What is it in someone like me, who has such an awesome and strong disease that destroys the very foundation I try to build, that can still hope? Why do I find the questions and never the answers, yet still spend so much time and money asking anyway? Why was I given this gift of believing in the possibility of everything, and yet not be able to feel it, or even know it. Why do I get jealous, yet still crave for that which I won’t have? And why did this universe make sure I knew intimately what I couldn’t have but gave me the vision to see the unlikely possibilities? Why did that other power make sure that I could see but could never touch or feel?

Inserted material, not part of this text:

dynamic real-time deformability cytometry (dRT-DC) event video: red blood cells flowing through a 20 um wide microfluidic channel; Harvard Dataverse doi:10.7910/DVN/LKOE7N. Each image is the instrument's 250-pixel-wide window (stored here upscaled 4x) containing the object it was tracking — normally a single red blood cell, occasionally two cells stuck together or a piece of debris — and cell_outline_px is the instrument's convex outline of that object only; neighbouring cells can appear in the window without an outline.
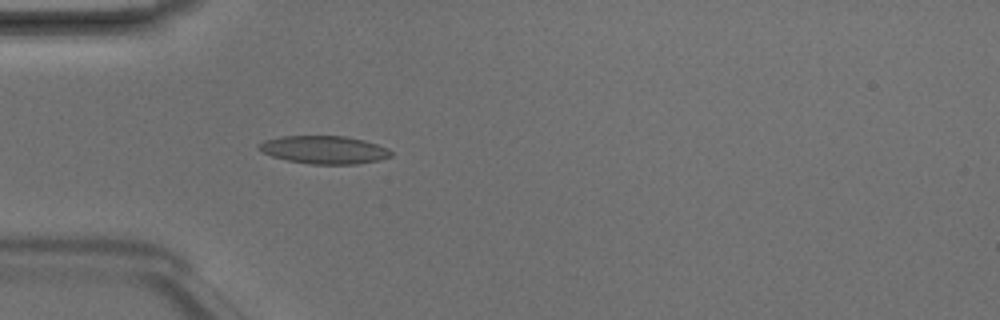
{"species": "Egyptian fruit bat (a non-hibernating species)", "species_latin": "Rousettus aegyptiacus", "temperature_condition": "room temperature", "stored_images_in_passage": 3, "camera_frame_rate_fps": 3000, "um_per_image_px": 0.085, "animal": {"sex": "male"}, "frame": {"image": 1, "passage_image": 3, "time_ms": 0.667, "image_size_px": [1000, 320], "cell_outline_px": [[392, 156], [376, 160], [356, 164], [312, 164], [288, 160], [272, 156], [264, 152], [260, 148], [260, 144], [264, 140], [280, 136], [344, 136], [364, 140], [388, 148], [392, 152]], "centroid_in_image_um": [27.57, 12.72], "position_along_channel_um": 57.4, "area_um2": 21.21}}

I will always be the girl sitting at her window, fogging up the glass, wiping the evidence away, wishing for the beauty of the darkness to keep my own reality from being seen. I will always be that girl who sits in her car, crying and listening to music, and never being able to accept that things like my life, they don’t change. I will always have a disease that makes it impossible for me to truly find the happiness that I know I am worthy of. I will always have a personality born from this disease that keeps me from seeing the path I could take to make my world just a little bit brighter. I will always hope and wish and believe; and nothing is going to change. I will never be what so many others so effortlessly can be.
I don’t have to the ability to accept my life; I will always try for more. Even when the wish and hope is simply a couple of words that others whisper in the night and find solace in. I find that strange, this ability I have to wish and hope, but never feel the end results. I find it hurtful that this disease has made sure that I could see but not really know. We talk about the horrible effects of mental illness; but to me the dichotomy of hope and reality may be the worst of it all.